Challing Spherical Capacitor Problem

[gneill]

The field outside the shell is the same as that for a point charge with a value equal to the sum of all the charges present - that of the inner sphere and the total for the shell. Add the inner sphere charge to the total charge on the shell. Call that Q. Stick the value into the field strength equation as before.

 

[mopar969]

So for r in the conductor E = 0
r1 < r < r2 E = 3.69 x10^4 Nm^2 /C all oiver r^2
r2 < r < r3 E = 5 (r^4 - r sub zero to the fourth) c/m^4 all over 4 epsilon zero r^2
r > r3 E = the previous electric field plus th electric field of r1 < r < r2.

Are all these correct and is this finally the end of the problem?

 

[gneill]

So for r in the conductor E = 0
r1 < r < r2 E = 3.69 x10^4 Nm^2 /C all oiver r^2
r2 < r < r3 E = 5 (r^4 - r sub zero to the fourth) c/m^4 all over 4 epsilon zero r^2
r > r3 E = the previous electric field plus th electric field of r1 < r < r2.

Are all these correct and is this finally the end of the problem?

The first and second are fine.

The third, for r2 < r < r3, should have r2 in place of "r sub zero", since that's where the shell begins. r₀ was a value I had used to indicate the beginning of the shell later in the discussion when I presented the integral. It is equivalent to r2, and r2 makes more sense in this context since it's used to delineate the regions.

For the fourth region (outside the whole ensemble), find the total charge, Q, for the whole ensemble! Then put that NUMBER into the expression for the field of a point charge, E = Q/(4 π ε₀ r²)

 

[mopar969]

So for the third region it is 5 (r^4 - r sub 2 to the fourth) c/m^4 all over 4 epsilon zero r^2

the fourth region is (3.69 x 10^4 Nm^2 /c all over r^2 + 5 pi (r^4 - r sub 2 to the fourth) c/m^4) all over 4 pi epsilon zero r^2

Does this reduce any further?

 

[gneill]

So for the third region it is 5 (r^4 - r sub 2 to the fourth) c/m^4 all over 4 epsilon zero r^2

the fourth region is (3.69 x 10^4 Nm^2 /c all over r^2 + 5 pi (r^4 - r sub 2 to the fourth) c/m^4) all over 4 pi epsilon zero r^2

Does this reduce any further?

*sigh* For the fourth region you haven't calculated the total charge! After the shell, the total charge no longer depends upon the radius; it is at its maximum, fixed, and final value.
This is where you can put the fixed radial limits of the shell into the integration and calculate the total charge of the shell, reducing it to a single number. Add it to the charge on the inner sphere and then plug that number into the expression for the field of a point charge to yield the expression for the field outside the shell.

 

[mopar969]

So for my r I should use 0.002 m and for r2 I should use 0.0012m and get a Q of 2.19 x10^ -10 couloumb add that to 7.4 x 10^-6 couloumbs and get 7.4 x10^-6 couloumbs. I then plug this into the electric field equation and got 6.65x10^4 nm^2/c all over r^2.

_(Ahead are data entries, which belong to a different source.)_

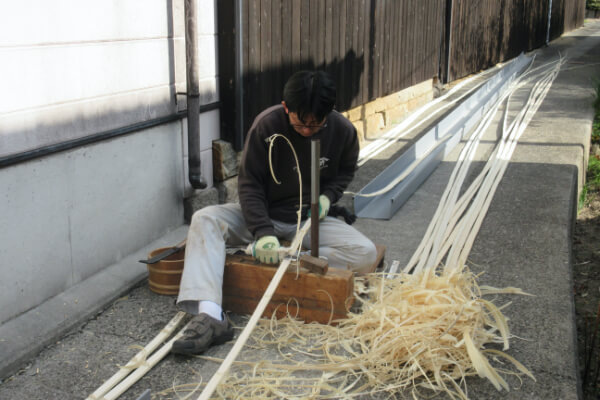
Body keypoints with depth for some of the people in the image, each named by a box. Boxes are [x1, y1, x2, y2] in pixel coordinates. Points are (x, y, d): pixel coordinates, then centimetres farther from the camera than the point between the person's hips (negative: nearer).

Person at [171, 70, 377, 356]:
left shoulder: (343, 131, -9)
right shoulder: (267, 125, -17)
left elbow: (346, 170, 12)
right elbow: (249, 183, -15)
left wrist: (327, 196, -10)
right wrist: (263, 233, -28)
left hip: (310, 219, 2)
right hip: (264, 214, -1)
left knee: (365, 254, -24)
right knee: (204, 220, -28)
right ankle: (210, 316, -42)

Is this correct? Also this is for r > r3 right? Also if I am correct are we finally done with this disaster of a problem?

 

[gneill]

Yes, yes, and I hope so

 

[mopar969]

One more thing what does the electric field in post 65 represent and for what region?

 

[gneill]

One more thing what does the electric field in post 65 represent and for what region?

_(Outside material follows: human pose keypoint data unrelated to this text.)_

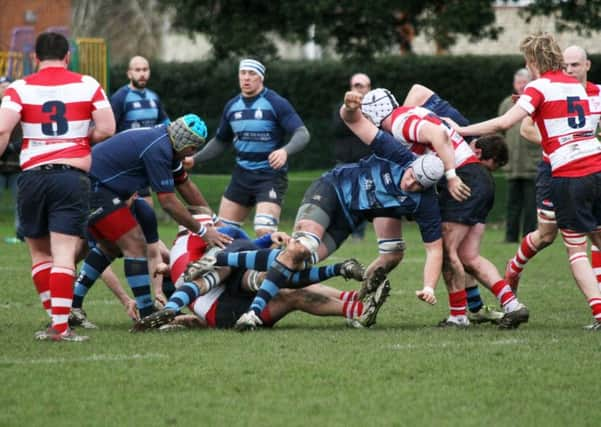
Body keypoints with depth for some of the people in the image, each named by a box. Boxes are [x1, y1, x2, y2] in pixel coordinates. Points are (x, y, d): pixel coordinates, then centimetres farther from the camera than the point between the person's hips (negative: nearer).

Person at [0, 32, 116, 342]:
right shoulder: (87, 85, 5)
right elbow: (107, 129, -1)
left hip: (32, 176, 1)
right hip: (72, 176, -1)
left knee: (39, 253, 15)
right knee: (64, 256, -5)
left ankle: (56, 319, 13)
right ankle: (60, 327, -11)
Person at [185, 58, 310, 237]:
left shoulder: (276, 103, -9)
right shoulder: (232, 106, 8)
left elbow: (302, 134, -16)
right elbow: (220, 141, 22)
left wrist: (285, 151, -35)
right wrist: (195, 159, 13)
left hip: (270, 175, -6)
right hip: (242, 174, 6)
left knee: (265, 230, -21)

That's the field inside the non-conducting shell.

 

[mopar969]

I thought that the electric field for that part was just 5 (r^4 - r sub two to the fourth) c/m^4 all over 4 epsilon zero r^2.

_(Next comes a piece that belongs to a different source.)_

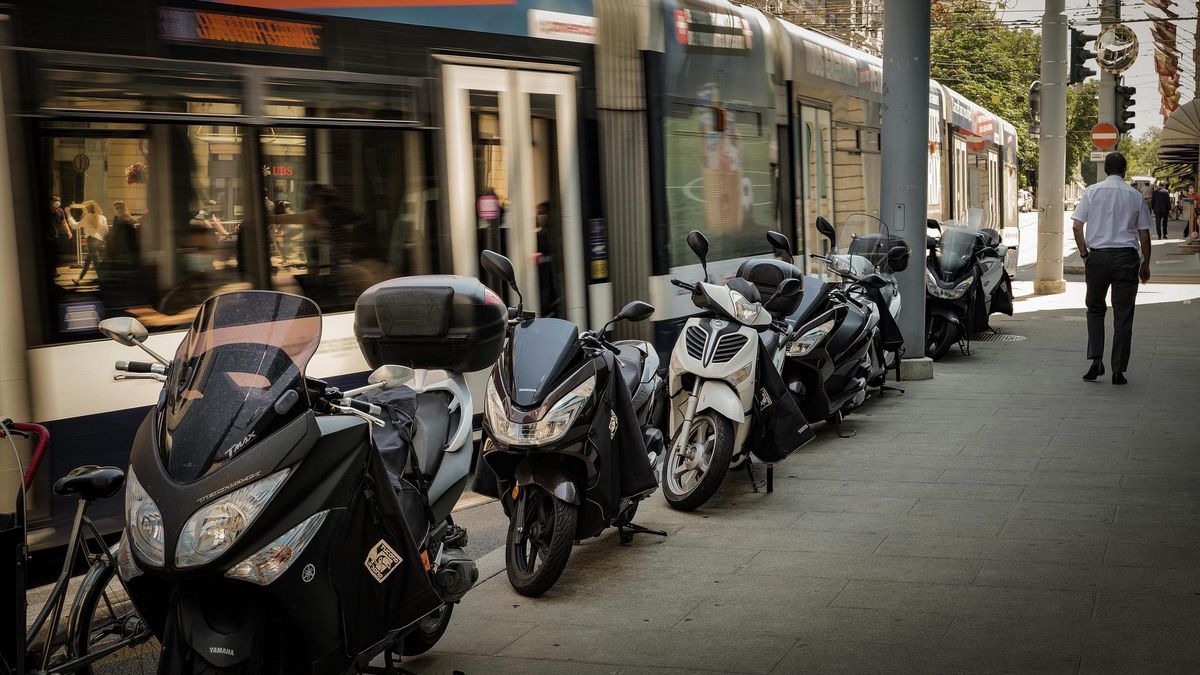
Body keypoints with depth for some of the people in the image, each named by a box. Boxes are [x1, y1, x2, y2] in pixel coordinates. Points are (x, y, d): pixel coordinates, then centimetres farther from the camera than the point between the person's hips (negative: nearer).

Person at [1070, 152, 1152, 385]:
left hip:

Since it is not what is this then?

 

[gneill]

The field in the shell is the sum of field sue to the inner sphere, and the field due to the portion of the shell interior to the radius. That is the two parts of that expression in post #65. What you've just quoted is only the part of the field contributed by the shell.

 

[mopar969]

Thanks so so much for the help gneill you are a life saver. By the way I am done now right? If you have time could you give a recap. Thanks

 

[gneill]

Thanks so so much for the help gneill you are a life saver. By the way I am done now right? If you have time could you give a recap. Thanks

You're welcome.

Yes, I believe you're done. Good luck.